Word at the pub that Elvis the cockerel has met Untimely End. His brief sojourn in the car-park is over, and his erstwhile owner Bob the Farmer is being tight-lipped on subject. We who live in close proximity to pub are in mourning. He was an indefatigable crower, and the silence is, well, silent.
Is sad.
Geoff, the chap who spends every waking moment building massive extension and other embellishments to his property, pitched up at pub last night on bicycle, with male friend (also on bicycle) in tow. Geoff's house, jocularly known as Geoff's Folly, is a Work In Progress, as I have mentioned in previous blog. It is His Life's Work, and there are many jokes about parapets, flying buttresses, ramparts etc. Last night he announced intention of incorporating gargoyle at gable end, fashioned to resemble our favourite grumpy barmaid, the wonderfully cantankerous Elaine. I am sure she will be delighted. After imbibing several pints, Geoff and friend donned caps with torches on elastic round them, and in delightfully eccentric Heath Robinson mode ,wobbled off into the night. They were splendidly lit at the front, but had no rear lights whatsoever. I can only hope they made it home safely down the unlit, meandering country roads.
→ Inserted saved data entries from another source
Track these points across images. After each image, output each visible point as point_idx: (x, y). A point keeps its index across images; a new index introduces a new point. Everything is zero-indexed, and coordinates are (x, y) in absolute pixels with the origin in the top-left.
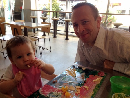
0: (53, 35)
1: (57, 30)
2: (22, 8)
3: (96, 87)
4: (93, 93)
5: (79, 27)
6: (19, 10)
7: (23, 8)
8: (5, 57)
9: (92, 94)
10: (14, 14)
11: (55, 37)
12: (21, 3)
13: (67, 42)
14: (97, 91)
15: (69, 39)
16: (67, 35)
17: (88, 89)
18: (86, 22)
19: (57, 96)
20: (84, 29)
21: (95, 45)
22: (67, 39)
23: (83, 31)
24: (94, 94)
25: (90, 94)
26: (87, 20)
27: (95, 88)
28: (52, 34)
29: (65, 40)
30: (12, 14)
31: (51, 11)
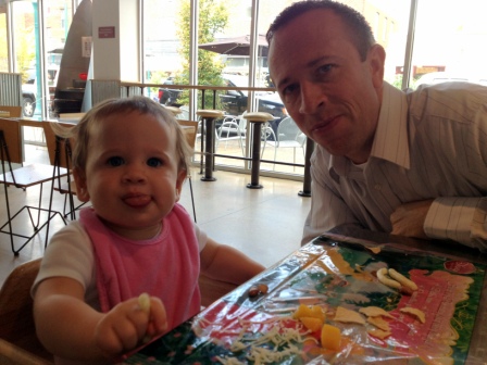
0: (201, 173)
1: (217, 153)
2: (86, 78)
3: (457, 311)
4: (456, 336)
5: (305, 93)
6: (76, 85)
7: (91, 75)
8: (16, 250)
9: (454, 338)
10: (55, 97)
11: (208, 178)
12: (84, 58)
13: (253, 197)
14: (469, 326)
15: (261, 187)
16: (255, 173)
17: (423, 320)
18: (326, 68)
19: (286, 345)
20: (325, 99)
21: (376, 155)
22: (254, 185)
23: (321, 104)
24: (462, 339)
25: (440, 339)
26: (333, 62)
27: (455, 316)
28: (199, 170)
29: (249, 190)
30: (48, 97)
31: (195, 87)
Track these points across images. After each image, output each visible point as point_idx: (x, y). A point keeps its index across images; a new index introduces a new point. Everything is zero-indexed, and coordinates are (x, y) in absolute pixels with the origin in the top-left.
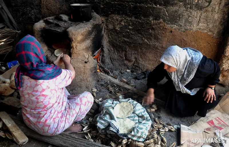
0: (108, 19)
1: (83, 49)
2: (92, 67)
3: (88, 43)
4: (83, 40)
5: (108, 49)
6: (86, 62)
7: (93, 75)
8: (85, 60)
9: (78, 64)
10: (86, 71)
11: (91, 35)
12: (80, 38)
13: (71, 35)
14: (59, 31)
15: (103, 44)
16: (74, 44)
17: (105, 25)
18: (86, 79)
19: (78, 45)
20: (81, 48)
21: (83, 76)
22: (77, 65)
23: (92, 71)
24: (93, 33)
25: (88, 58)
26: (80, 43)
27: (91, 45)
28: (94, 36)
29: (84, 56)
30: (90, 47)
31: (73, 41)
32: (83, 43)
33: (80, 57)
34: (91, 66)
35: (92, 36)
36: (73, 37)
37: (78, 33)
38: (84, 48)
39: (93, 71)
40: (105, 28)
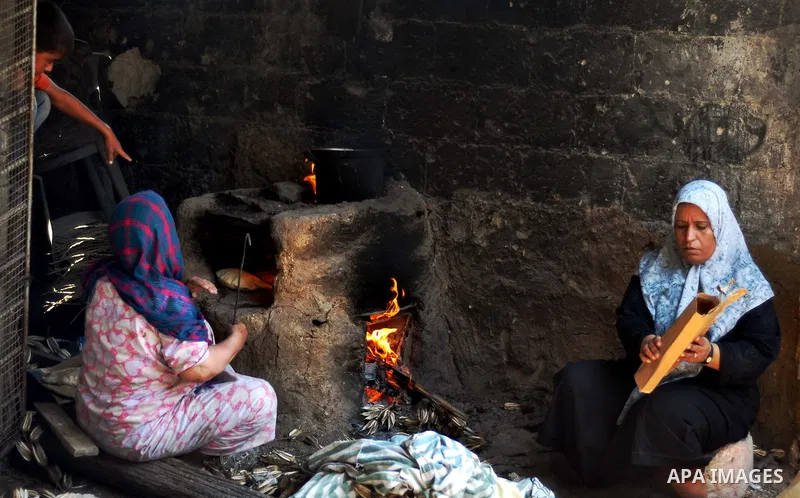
0: (449, 206)
1: (315, 281)
2: (339, 343)
3: (336, 262)
4: (315, 251)
5: (448, 322)
6: (317, 323)
7: (344, 377)
8: (317, 315)
9: (292, 327)
10: (315, 352)
11: (352, 240)
12: (302, 240)
13: (278, 231)
14: (250, 220)
15: (422, 294)
16: (285, 261)
17: (436, 229)
18: (316, 386)
19: (298, 262)
20: (307, 275)
21: (304, 371)
22: (286, 329)
23: (338, 360)
24: (363, 235)
25: (327, 314)
26: (303, 259)
27: (345, 273)
28: (362, 247)
29: (315, 303)
30: (341, 280)
31: (282, 248)
32: (314, 260)
33: (299, 304)
34: (335, 340)
35: (358, 245)
36: (285, 236)
37: (301, 226)
38: (319, 276)
39: (345, 363)
40: (436, 240)
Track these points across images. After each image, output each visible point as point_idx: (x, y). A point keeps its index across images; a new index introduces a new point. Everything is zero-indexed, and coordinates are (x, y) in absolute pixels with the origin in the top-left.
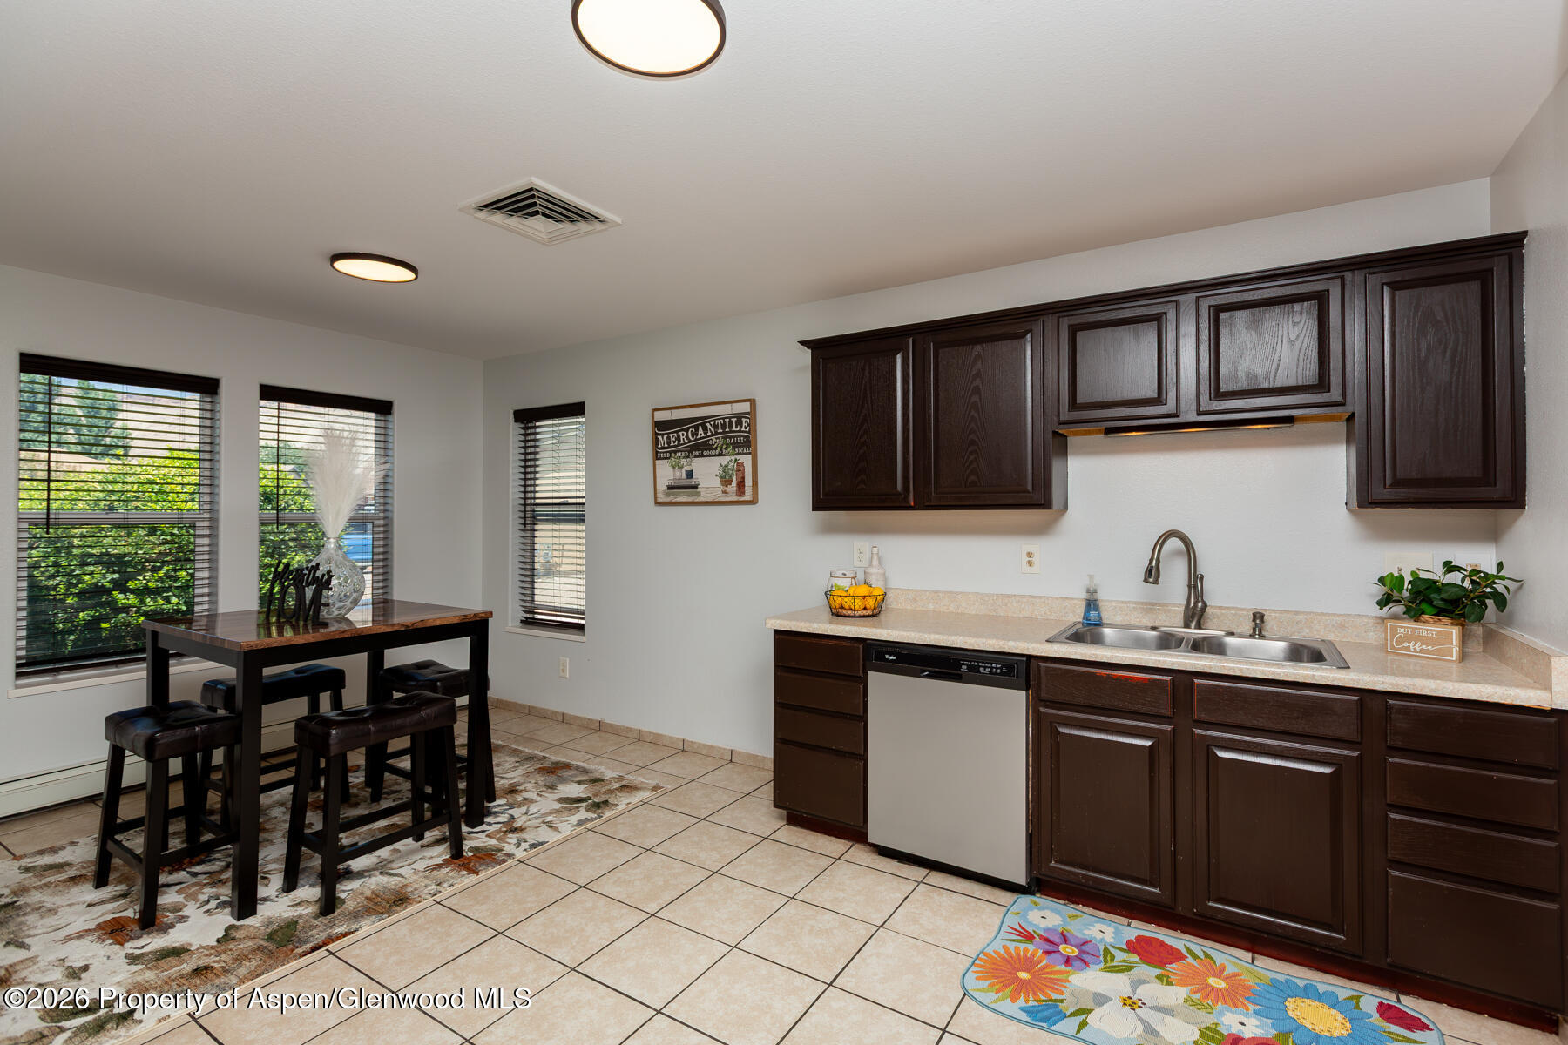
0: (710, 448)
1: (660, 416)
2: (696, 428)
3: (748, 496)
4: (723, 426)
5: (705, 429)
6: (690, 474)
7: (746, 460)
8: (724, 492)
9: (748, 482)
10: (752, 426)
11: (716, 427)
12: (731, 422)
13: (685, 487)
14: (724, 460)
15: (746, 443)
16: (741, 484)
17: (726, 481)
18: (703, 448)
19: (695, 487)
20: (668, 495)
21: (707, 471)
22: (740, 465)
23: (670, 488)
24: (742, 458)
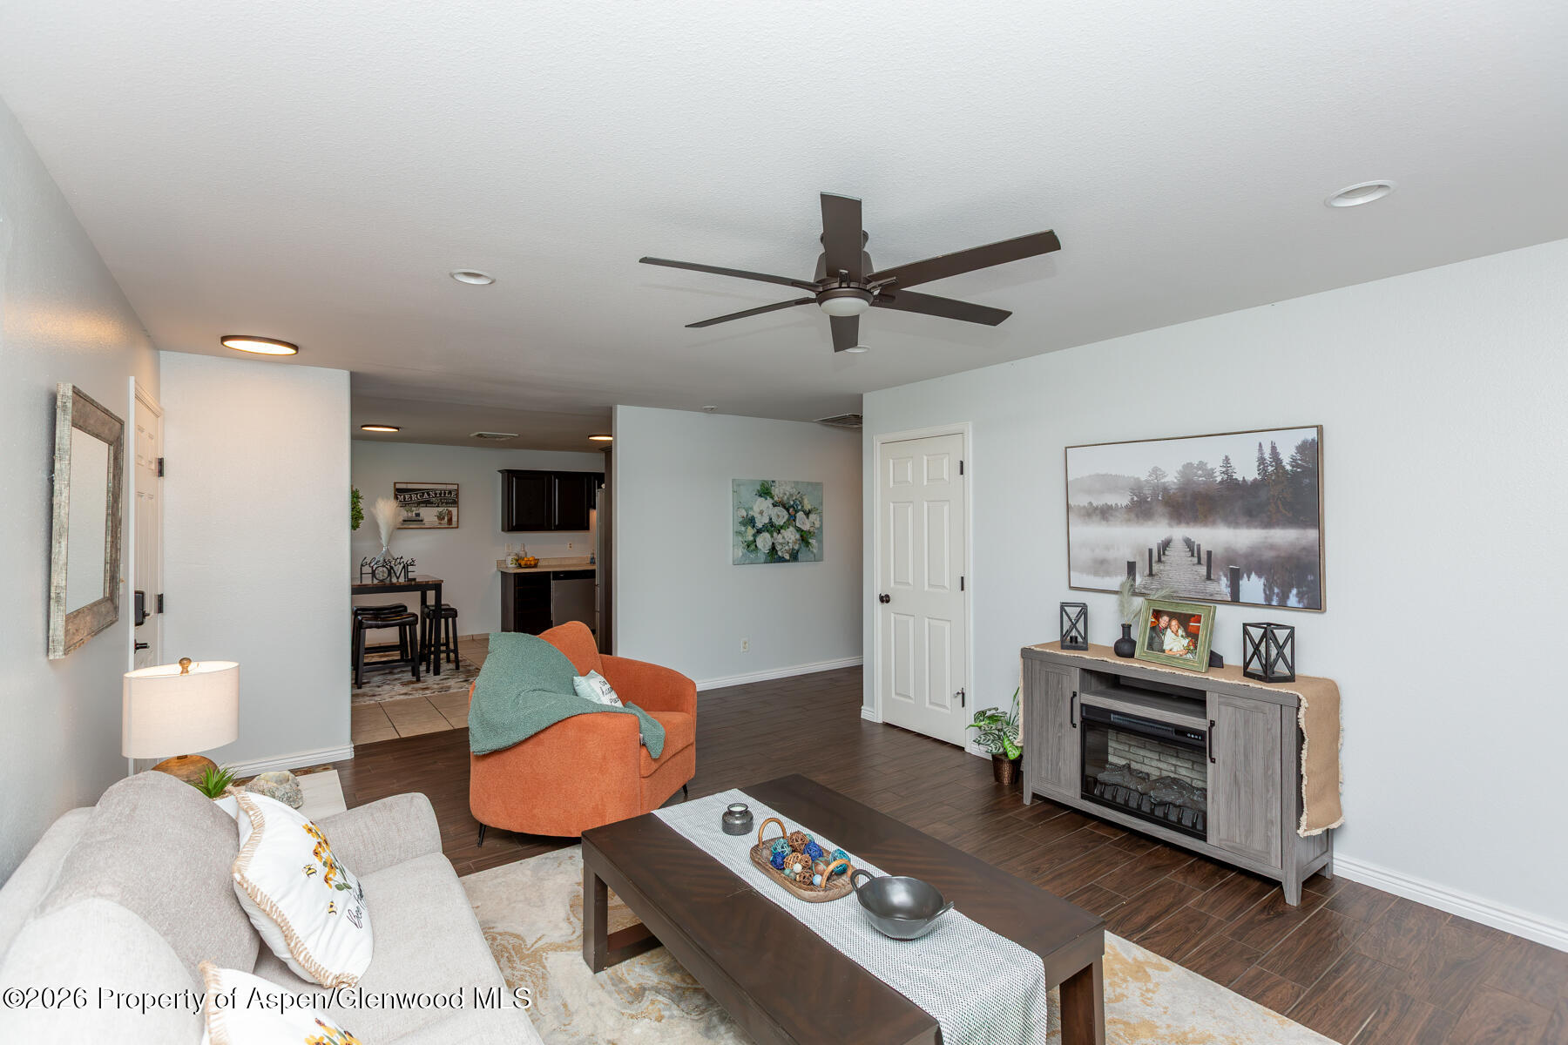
0: (432, 503)
1: (398, 486)
2: (423, 493)
3: (454, 524)
4: (440, 494)
5: (429, 495)
6: (418, 515)
7: (454, 510)
8: (440, 524)
9: (455, 519)
10: (457, 495)
11: (436, 494)
12: (445, 494)
13: (417, 521)
14: (440, 509)
15: (455, 503)
16: (450, 521)
17: (440, 517)
18: (428, 503)
19: (422, 521)
20: (403, 524)
21: (429, 514)
22: (450, 513)
23: (404, 521)
24: (450, 509)
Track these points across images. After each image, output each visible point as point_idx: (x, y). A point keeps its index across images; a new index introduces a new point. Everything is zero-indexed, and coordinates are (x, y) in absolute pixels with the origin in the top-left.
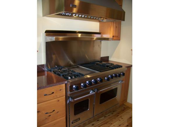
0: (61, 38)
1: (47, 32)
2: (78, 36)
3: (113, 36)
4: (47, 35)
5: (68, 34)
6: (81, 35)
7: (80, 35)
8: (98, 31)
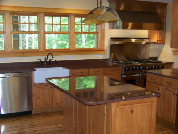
0: (117, 43)
1: (111, 38)
2: (132, 41)
3: (157, 41)
4: (111, 41)
5: (124, 40)
6: (135, 40)
7: (133, 41)
8: (147, 37)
Just have to mention have scored small victory over Two in matter of Should Bananas be Kept in Fridge. Two argued that bananas are shipped in refrigerated containers and should therefore be Fine In Fridge. I demurred. He insisted. Next day he admitted sheepishly They Had Gone Black.
I rest my case as they say.
Only other item of mild interest, we have new loo seat. Old one was perilously unstable.
Is not wildly important in Great Scheme of Things, but a comfort nevertheless, as have no wish to be catapaulted off loo, hit head on bath, and suffer mild concussion.